Jobseekers packed the Orange Ex-Services Club’ auditorium to hear Mr Smith’s presentation at yesterday’s jobs expo.
Mr Smith says the construction phase could start by mid-2015 if the $150 million project gets the go-ahead after years of exploration, but few redundant Electrolux workers are likely to pick up jobs at the open-cut mine until operations begin in mid-2016.
“We’ve taken on a lot of new employees at Western Australia and at McPhillamys we intend to do the same,” he said.
“At the moment there are 10 years worth of reserves, but there’s been no regional exploration so there’s a lot of potential ... anecdotally that would extend to 20 years.”

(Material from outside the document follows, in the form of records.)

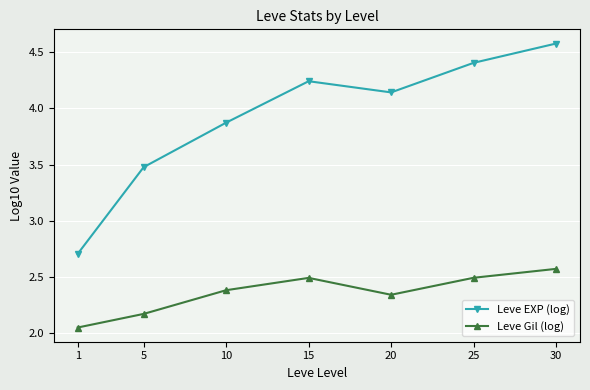

Which series changed the most between 1 and 30?

Leve EXP (log)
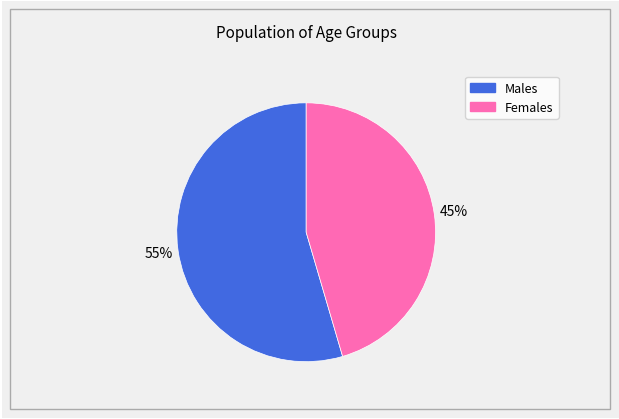

Does any single category account for the majority?

Yes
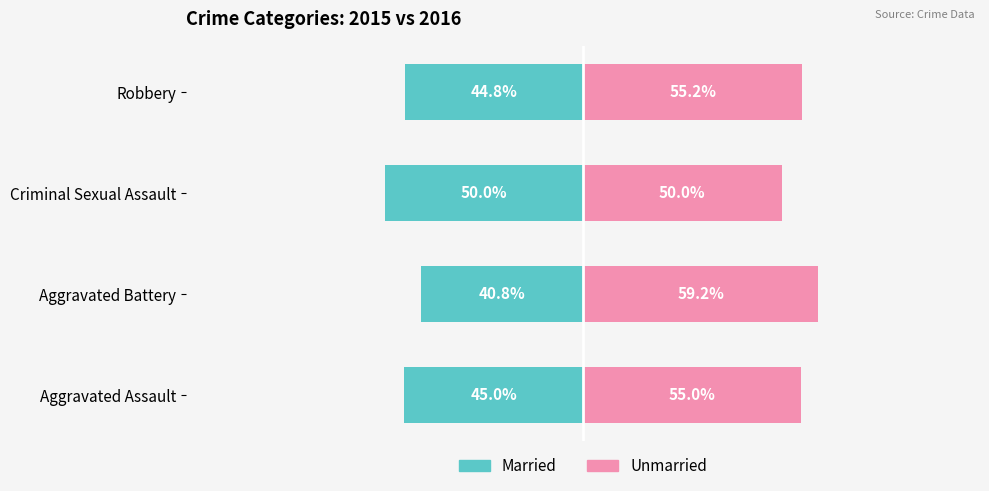

True or false: Married has a value of -12.1 at Criminal Sexual Assault.

False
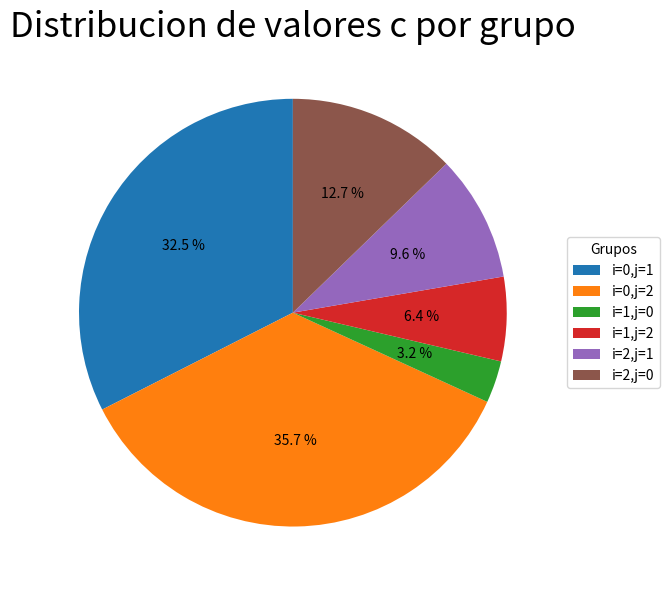

Approximately how many times larger is the value at i=0,j=2 compared to i=0,j=1?

1.1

The construction phase would employ about 200 people, but Mr Smith said most would be tradespeople.
He said there would be more opportunities for Electrolux workers during the operations phase where 60 to 70 per cent of positions could be filled by people with no mining experience.

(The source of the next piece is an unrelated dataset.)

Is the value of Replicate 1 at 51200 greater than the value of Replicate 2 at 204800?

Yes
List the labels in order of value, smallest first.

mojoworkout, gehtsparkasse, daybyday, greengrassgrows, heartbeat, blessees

He hopes it will begin just after the Electrolux plant’s closure.
“There are limited opportunities for training personnel during construction ... that’s the not-so-good news,” he said.
“But during operations there will be approximately 150 people and it generates three or four times that in the district.”
Mr Smith said during the operational phase up to 500 flow-on jobs would be created in the district and the “residential mine” would not require any fly-in-fly-out (FIFO) workers.
“It’s paradise having residential operations rather than FIFO. Having people reside in the area, it’s an enormous advantage,” he said.
The one potential “show-stopper” for the mine was water supply, Mr Smith said, with the company negotiating to use recycled effluent from Bathurst or recycled water from a Lithgow mine.
Mr Smith said Regis was collecting data for the project, with the hope of completing the environmental impact statement (EIS) by the end of this year before it is submitted to the planning department for approval.
Regis has 550 staff across its mines in Western Australia and Queensland.
About 250 are employed by the mine and 300 are contractors.
Mr Smith said Regis had a strong record socially, community-wise and environmentally.
“We’re very much a company that believes in attitude,” he said.
“It’s less about what you’ve done in the past, it’s what you want to do in the future.”